Friday, May 25, 2012

Scenes from a Marriage Review

ImageTim Burton packs most of his romance into the iris of the camera lens. That is to say that the substance is in the style. He'd much rather feel with "looks" than plumb the depths of character or twist with a thickening plot. Case-in-point:  There are enough plot holes in Dark Shadows to strike a Vampire in broad midnight.

One lingering character twist that wrung true in style and substance was the unrequited Angelique Bouchard (Eva Green). In an inspiration that outlasts the spoiler alerts, she carves out her own aortic cavity. The scoop? Prove to Barnabas Collins (Johnny Depp) that her passions for the warlock prince were more heartfelt than hateful. She offers her engorged life force on a pulmonary platter. But it shatters with brittle abandon. Sucked bloodless by the fangs of her own jealousy.

That haunting image taps a spinal shiver in me. It's less about making a muscle with our hearts. It's more about a failure to connect the fatal flaw I see and experience in the wistful intimacy of lifetime human coupling -- that failure to bridge passion with companionship.

I can count the number of times I've abandoned this quest in wedding bands. That admission is not born of resignation or cynicism but this humble conclusion: (1) we court and mate and sometimes procreate. (2) Somewhere between the packages we craft to adorn ourselves and unravel to the delight of our partners we discard those wrinkled wrappings. (3) The thrill remains faithful to the chase. 4) Once familiarity catches up, the mystery vanishes ... along with the allure of the packages we bear.
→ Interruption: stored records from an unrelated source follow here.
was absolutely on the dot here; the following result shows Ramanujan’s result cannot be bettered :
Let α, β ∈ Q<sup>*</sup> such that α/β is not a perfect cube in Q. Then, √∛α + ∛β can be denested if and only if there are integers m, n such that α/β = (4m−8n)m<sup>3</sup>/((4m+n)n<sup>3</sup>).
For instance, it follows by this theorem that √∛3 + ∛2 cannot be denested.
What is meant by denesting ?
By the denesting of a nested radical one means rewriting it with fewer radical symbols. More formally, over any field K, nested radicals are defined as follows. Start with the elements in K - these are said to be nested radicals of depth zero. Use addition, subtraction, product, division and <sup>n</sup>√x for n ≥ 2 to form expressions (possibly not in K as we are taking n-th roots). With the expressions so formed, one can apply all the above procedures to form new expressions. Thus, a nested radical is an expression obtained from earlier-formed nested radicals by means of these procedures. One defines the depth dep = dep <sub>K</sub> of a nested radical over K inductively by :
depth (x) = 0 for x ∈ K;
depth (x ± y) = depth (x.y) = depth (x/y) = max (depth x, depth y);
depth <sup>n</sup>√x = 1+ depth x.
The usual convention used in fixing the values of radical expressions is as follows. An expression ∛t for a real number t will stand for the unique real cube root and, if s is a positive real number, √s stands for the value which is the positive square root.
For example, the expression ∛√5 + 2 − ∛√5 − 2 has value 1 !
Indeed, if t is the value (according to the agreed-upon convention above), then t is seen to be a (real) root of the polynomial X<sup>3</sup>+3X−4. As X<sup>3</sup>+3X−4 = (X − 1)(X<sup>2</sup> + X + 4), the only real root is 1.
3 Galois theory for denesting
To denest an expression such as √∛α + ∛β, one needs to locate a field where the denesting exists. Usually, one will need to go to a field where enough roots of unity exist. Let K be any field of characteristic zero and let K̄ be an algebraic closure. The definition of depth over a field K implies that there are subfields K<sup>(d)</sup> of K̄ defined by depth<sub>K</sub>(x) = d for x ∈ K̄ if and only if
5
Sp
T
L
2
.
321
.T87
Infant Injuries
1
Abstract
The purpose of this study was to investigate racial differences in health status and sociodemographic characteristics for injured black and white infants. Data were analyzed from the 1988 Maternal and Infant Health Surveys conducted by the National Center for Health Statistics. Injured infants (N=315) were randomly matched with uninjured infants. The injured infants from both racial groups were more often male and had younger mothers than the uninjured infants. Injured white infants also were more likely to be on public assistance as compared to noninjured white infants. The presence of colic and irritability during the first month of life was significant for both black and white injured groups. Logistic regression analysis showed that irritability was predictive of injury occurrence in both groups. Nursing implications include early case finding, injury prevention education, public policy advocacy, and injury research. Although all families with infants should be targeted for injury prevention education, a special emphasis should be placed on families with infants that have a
Can we learn to bear and receive other gifts? That has been the question I've asked myself. But the closest to an answer I've received are three strongly independent and beautiful women who have little else to share except a legal contract with both our names and the fluid sealing of this in ceremony.

I just came back from a teaming event with my colleagues where we got together and self-organized our priorities, roles, and responsibilities. After the planning session we congregated at a bowling alley called "Splittsville." I had no idea this was a pun on our chosen afternoon recreation. Alas, my mind was in the gutter -- just like those balls I was bowling.

But strikes, spares, and misses aside, I spent a good chunk of time talking with the women in my group about their marriage lives. I was especially interested in their own definitions of marriage success, regardless of their status as spouses or parents.

A couple of insights really excited me -- not in terms of the steaming hot throbbing stuff but in re-igniting the hope I could find a woman willing to hang with the changes as those packages unwrap. That there will be a woman with "a slow and easy smile" who can remain attentive and vested without feeling forced to shed the comfort of her own skin:

1) BAGGAGE CLAIM: No human is responsible for another person's happiness or heartache. We're here to listen, help, hold, heal, and challenge. But the marriage contract is not a liability agreement. I don't want someone carrying my baggage and I expect the same in return. The person who declared this has a rich spiritual life and as many moms as I have had marriages.

Image2) WORK-IN-PROGRESS: The reasons folks stay together are constantly evolving. It's not reasonable to expect that the dynamics in play at the outset burrow into the relationship for life. We're constantly latching on and letting go. But it helps to recognize those changes. Assuming no change is a recipe for a stuck relationship. As Woody Allen laments in Annie Hall:

"Relationships are like sharks. If they don't keep advancing, they begin to suffocate, and die."


My question for Woody is what kind of movement does the advancing invite?


3) TWO WAYS ABOUT IT: Dialog is the entry point for communication. All those adages about not going to bed angry or carving out a date night as part of a well-oiled calendar planner all have their merits. But one person cannot perform a wholesale unloading without some unburdening of that load. In fact one colleague went so far as to say that she's integrated performance reviews from the workplace into the partnership aspects of her marriage.


4) BARGAIN PARTS: Quirks are the indelible etchings of personality. Our cognitive wires are not crossed. These are not choices. They are soul-bearing and they're who we are no matter how we may sublimate or conceal them. But there's no hiding from the looking glass of intimacy. That's a two-way mirror the couple must hold up in the bargain and for one another. For the chemistry to flow, it's got to be unconditional on both ends.

Can the original spark re-ignite? My jury will remain out as long as necessary before it can say "I do" and "it can" again.